Herman Willem Daendels lahir di Hattem, Belanda pada tanggal 21 Oktober 1762. Pada tahun 1780 dan 1787 ia ikut kumpulan para pemberontak di Belanda dan kemudian melarikan diri ke Perancis, lalu bergabung dengan pasukan Batavia yang republikan. Pada tahun 1795 ia mencapai pangkat Jenderal. Seiring dengan ditaklukannya Belanda oleh Perancis pada akhir 1795, ia kembali ke Belanda. Sebagai kepala kaum unitaris ia bertugas untuk mengurusi disusunnya Undang-Undang Dasar Belanda yang pertama.
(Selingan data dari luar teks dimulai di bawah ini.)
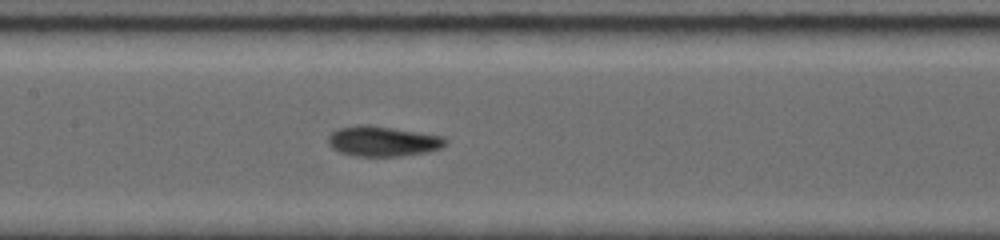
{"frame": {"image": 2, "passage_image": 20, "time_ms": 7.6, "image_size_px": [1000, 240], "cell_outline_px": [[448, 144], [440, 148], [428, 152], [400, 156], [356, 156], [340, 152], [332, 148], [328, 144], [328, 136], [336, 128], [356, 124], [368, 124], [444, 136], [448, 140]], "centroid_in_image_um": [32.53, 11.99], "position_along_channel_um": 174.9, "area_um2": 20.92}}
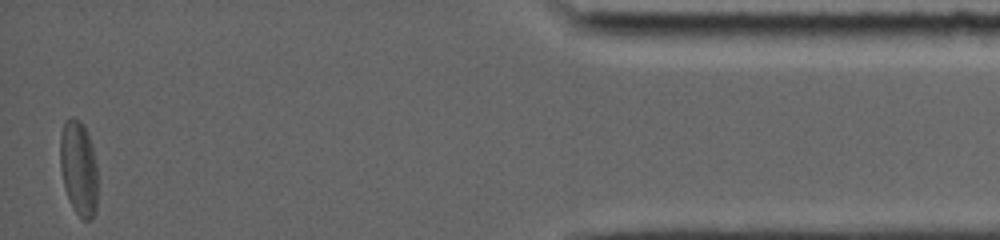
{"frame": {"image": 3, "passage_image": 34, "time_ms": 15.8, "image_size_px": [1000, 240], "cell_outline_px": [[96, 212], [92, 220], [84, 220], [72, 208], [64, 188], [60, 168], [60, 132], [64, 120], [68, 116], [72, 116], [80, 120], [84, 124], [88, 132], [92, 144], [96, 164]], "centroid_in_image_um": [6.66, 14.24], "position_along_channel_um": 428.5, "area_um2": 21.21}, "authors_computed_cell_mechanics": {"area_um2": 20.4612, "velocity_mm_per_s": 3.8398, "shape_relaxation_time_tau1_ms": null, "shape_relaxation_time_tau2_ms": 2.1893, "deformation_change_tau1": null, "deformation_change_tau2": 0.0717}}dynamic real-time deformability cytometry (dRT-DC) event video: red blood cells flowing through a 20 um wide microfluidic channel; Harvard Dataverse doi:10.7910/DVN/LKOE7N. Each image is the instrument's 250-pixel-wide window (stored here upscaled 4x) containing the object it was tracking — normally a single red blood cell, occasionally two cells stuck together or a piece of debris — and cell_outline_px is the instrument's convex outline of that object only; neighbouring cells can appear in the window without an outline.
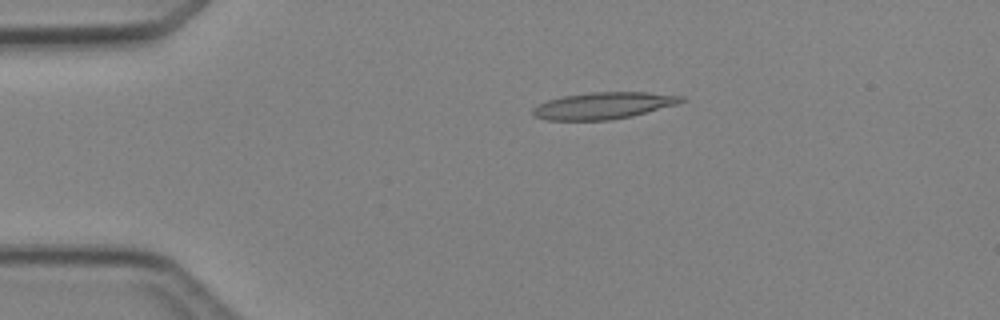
{"species": "Egyptian fruit bat (a non-hibernating species)", "species_latin": "Rousettus aegyptiacus", "temperature_condition": "cold", "stored_images_in_passage": 4, "camera_frame_rate_fps": 3000, "um_per_image_px": 0.085, "animal": {"sex": "female"}, "frame": {"image": 1, "passage_image": 3, "time_ms": 2.333, "image_size_px": [1000, 320], "cell_outline_px": [[688, 100], [680, 104], [632, 116], [612, 120], [544, 120], [532, 116], [532, 108], [548, 100], [564, 96], [588, 92], [648, 92], [684, 96]], "centroid_in_image_um": [51.34, 8.98], "position_along_channel_um": 33.7, "area_um2": 23.47}}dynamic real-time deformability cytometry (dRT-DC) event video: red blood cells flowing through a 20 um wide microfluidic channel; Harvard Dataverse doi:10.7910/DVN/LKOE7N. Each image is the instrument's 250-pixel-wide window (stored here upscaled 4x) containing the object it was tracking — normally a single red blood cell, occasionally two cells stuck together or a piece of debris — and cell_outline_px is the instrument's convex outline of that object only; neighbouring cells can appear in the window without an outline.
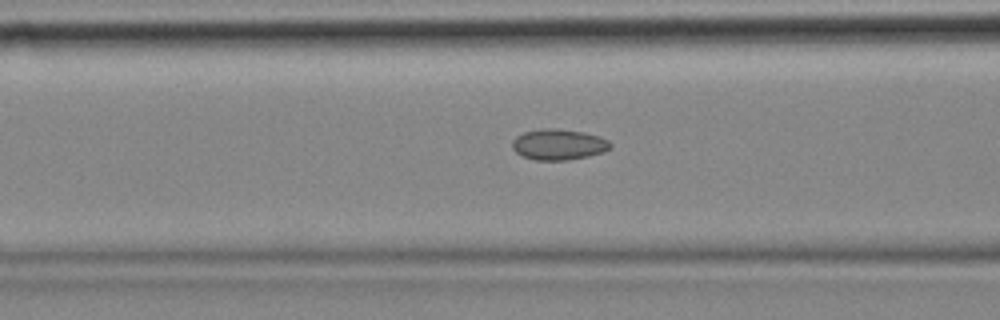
{"species": "common noctule bat (a hibernating species)", "species_latin": "Nyctalus noctula", "temperature_condition": "cold", "stored_images_in_passage": 4, "segment_of_instrument_passage": [1, 2], "camera_frame_rate_fps": 3000, "um_per_image_px": 0.085, "animal": {"sex": "female", "body_mass_g": 18.4}, "frame": {"image": 1, "passage_image": 3, "time_ms": 0.667, "image_size_px": [1000, 320], "cell_outline_px": [[612, 148], [604, 152], [588, 156], [568, 160], [536, 160], [524, 156], [516, 152], [512, 148], [512, 140], [516, 136], [524, 132], [544, 128], [556, 128], [584, 132], [600, 136], [608, 140], [612, 144]], "centroid_in_image_um": [47.51, 12.27], "position_along_channel_um": 119.1, "area_um2": 17.74}}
Invasi Persekutuan Eropa yang dipimpin Inggris dan Rusia di provinsi Noord-Holland berakibat buruk baginya. Ia dianggap kurang tanggap dan diserang oleh berbagai pihak. Akhirnya ia kecewa dan mengundurkan diri dari tentara pada tahun 1800. Ia memutuskan untuk menjadi petani dan peternak.
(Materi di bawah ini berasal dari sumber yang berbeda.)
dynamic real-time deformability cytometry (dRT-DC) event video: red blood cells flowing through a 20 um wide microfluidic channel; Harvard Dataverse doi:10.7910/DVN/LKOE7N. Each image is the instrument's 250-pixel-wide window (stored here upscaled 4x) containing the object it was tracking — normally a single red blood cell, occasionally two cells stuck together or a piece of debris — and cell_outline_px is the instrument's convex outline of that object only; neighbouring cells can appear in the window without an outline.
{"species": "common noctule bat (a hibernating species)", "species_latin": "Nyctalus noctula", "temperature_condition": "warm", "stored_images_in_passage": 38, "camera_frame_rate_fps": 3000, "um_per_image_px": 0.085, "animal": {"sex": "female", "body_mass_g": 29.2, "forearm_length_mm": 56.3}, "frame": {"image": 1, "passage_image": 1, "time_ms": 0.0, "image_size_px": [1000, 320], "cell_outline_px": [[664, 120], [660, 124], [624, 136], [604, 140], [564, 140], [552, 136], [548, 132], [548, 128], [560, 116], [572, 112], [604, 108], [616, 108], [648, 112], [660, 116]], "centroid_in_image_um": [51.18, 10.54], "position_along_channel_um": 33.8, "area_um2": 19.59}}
Daendels ditugasi untuk melindungi pulau Jawa dari serangan tentara Inggris. Jawa adalah satu-satunya daerah koloni Belanda-Perancis yang belum jatuh ke tangan Inggris setelah Isle de France dan Mauritius pada tahun 1807. Beberapa kali armada Inggris telah muncul di perairan utara laut Jawa bahkan di dekat Batavia (Jakarta). Pada tahun 1800 armada Inggris telah memblokade Batavia. Pada tahun 1806 armada kecil Inggris di bawah Laksamana Pellew muncul di Gresik. Setelah blokade singkat, pimpinan militer Belanda Von Franquemont memutuskan untuk tidak mau menyerah kepada Pellew. Ultimatum Pellew untuk mendarat di Surabaya tidak terwujud, tetapi sebelum meninggalkan Jawa Pellew menuntut Belanda agar membongkar semua pertahanan meriam di Gresik dan dikabulkan. Ketika mendengar hal ini, Daendels menyadari bahwa kekuatan Perancis-Belanda yang ada di Jawa tidak akan mampu menghadapi kekuatan armada Inggris.Maka iapun melaksanakan tugasnya dengan segera. Tentara Belanda diisinya dengan orang-orang pribumi, ia membangun rumah sakit-rumah sakit dan tangsi-tangsi militer baru. Di Surabaya ia membangun sebuah pabrik senjata, di Semarang ia membangun pabrik meriam dan di Batavia ia membangun sekolah militer. Kastil di Batavia dihancurkannya dan diganti dengan benteng di Meester Cornelis (Jatinegara). Di Surabaya dibangunnya Benteng Lodewijk. Proyek utamanya, yaitu pembangunan jalan, sebenarnya dibangun juga karena manfaat militernya, yaitu untuk mengusahakan tentara-tentaranya bergerak dengan cepat dari Batavia menuju Surabaya.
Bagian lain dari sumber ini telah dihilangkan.